### EXERCISE TEXT ###

It’s easy to see from the Post’s map that this proposed trail would have much less traffic than the Katy. It doesn’t connect or run near major population centers, as the Katy does. So a nay-sayer might complain about the cost-to-people-served ratio.

But the role of state parks is not always to serve the largest possible number. The map also tells us that this trail would give a much more Ozarks-flavored experience than the Katy; it travels through rougher and more forested territory, and thus would appeal more to the backpack-and-tent crowd than the winery-and-B&B types. So it would have fewer hikers and bikers. So what? Is popularity the only value for a park?

Park advocates (including myself, sometimes) have become habituated to using economic arguments to justify them. But the logical trap to that argument is that people who are swayed by economic arguments can always find a more profitable use for parkland. A recent op-ed in the Columbia Daily Tribune from the head of the Conservation Federation of Missouri argued against a proposed bill in the legislature that would allow nonresident landowners to obtain free hunting licenses. His criticism focused on the cost to the Conservation Department – about $500,000 – and included a list of dire consequences if that money were lost. But seriously, $500,000 in a department whose annual budget is nearing $200 million is not much of an argument. I agree that letting nonresident landowners get free hunting licenses is a bad idea, but not just because of the cost. It’s a bad idea because it perverts the original intent of the resident landowner exception, which was to make sure that farmers and other rural residents could hunt on their own property without too many government-imposed hoops to jump through. It’s a bad idea because it opens the door to abuses, with distant landowners finding off-the-books ways to profit from those free licenses. And it’s a bad idea because it’s yet another legislative run at the independence of the Conservation Department. As with the Rock Island Trail park, the value of an independent Conservation Department can’t be measured in dollars and cents. In fact, measuring the accomplishments of government in dollars and cents is the opposite of the point. Government is not supposed to act like a business, where dollar value is the highest priority. Government is supposed to act in the public interest, broadly defined, and serving the widest variety of citizens falls into that category as far as I’m concerned.

Great parks, like great schools and great highways, are valuable on their own merits, not on what they yield economically. And the proposed Rock Island Trail would be a great park.

###

• **PROBLEM TO WORK ON**:
Do these statements agree with the text on the proposed Rock Island Trail? For each, answer yes or no and quote the deciding words from that text. (a) The proposed trail would see less traffic than the Katy. (b) The op-ed from the head of the Conservation Federation of Missouri focused its criticism on the cost to the Conservation Department. (c) The writer holds that government should act like a business.

### INFORMATION PROVIDED ###

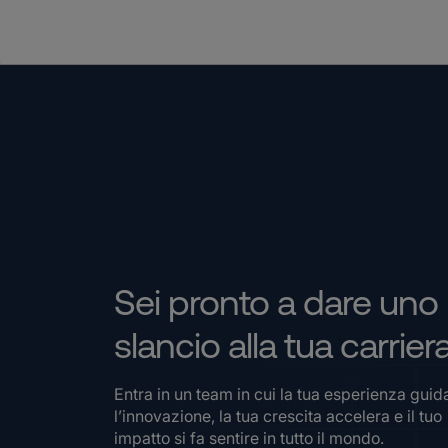
Sei pronto a dare uno
slancio alla tua carrier
Entra in un team in cui la tua esperienza guid
l’innovazione, la tua crescita accelera e il tuo
impatto si fa sentire in tutto il mondo.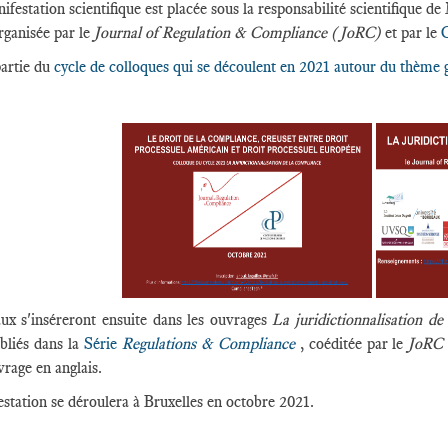
ifestation scientifique est placée sous la responsabilité scientifiqu
organisée par le
Journal of Regulation & Compliance (JoRC)
et par le
C
partie du
cycle de colloques qui se découlent en 2021 autour du thème 
ux s'inséreront ensuite dans les ouvrages
La juridictionnalisation d
bliés dans la
Série
Regulations & Compliance
, coéditée par le
JoRC 
vrage en anglais.
station se déroulera à Bruxelles en octobre 2021.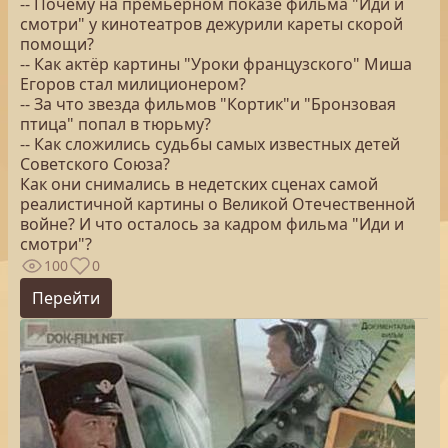
-- Почему на премьерном показе фильма "Иди и
смотри" у кинотеатров дежурили кареты скорой
помощи?
-- Как актёр картины "Уроки французского" Миша
Егоров стал милиционером?
-- За что звезда фильмов "Кортик"и "Бронзовая
птица" попал в тюрьму?
-- Как сложились судьбы самых известных детей
Советского Союза?
Как они снимались в недетских сценах самой
реалистичной картины о Великой Отечественной
войне? И что осталось за кадром фильма "Иди и
смотри"?
100
0
Перейти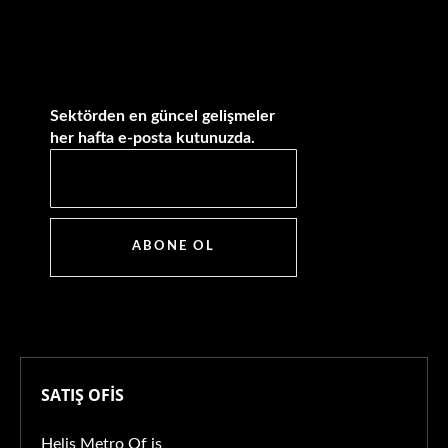
Sektörden en güncel gelişmeler
her hafta e-posta kutunuzda.
ABONE OL
SATIŞ OFİS
Helis Metro Of is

###

• **EXPECTED ANSWER**:
(a) Yes: "this proposed trail would have much less traffic than the Katy"
(b) Yes: "His criticism focused on the cost to the Conservation Department"
(c) No: "Government is not supposed to act like a business"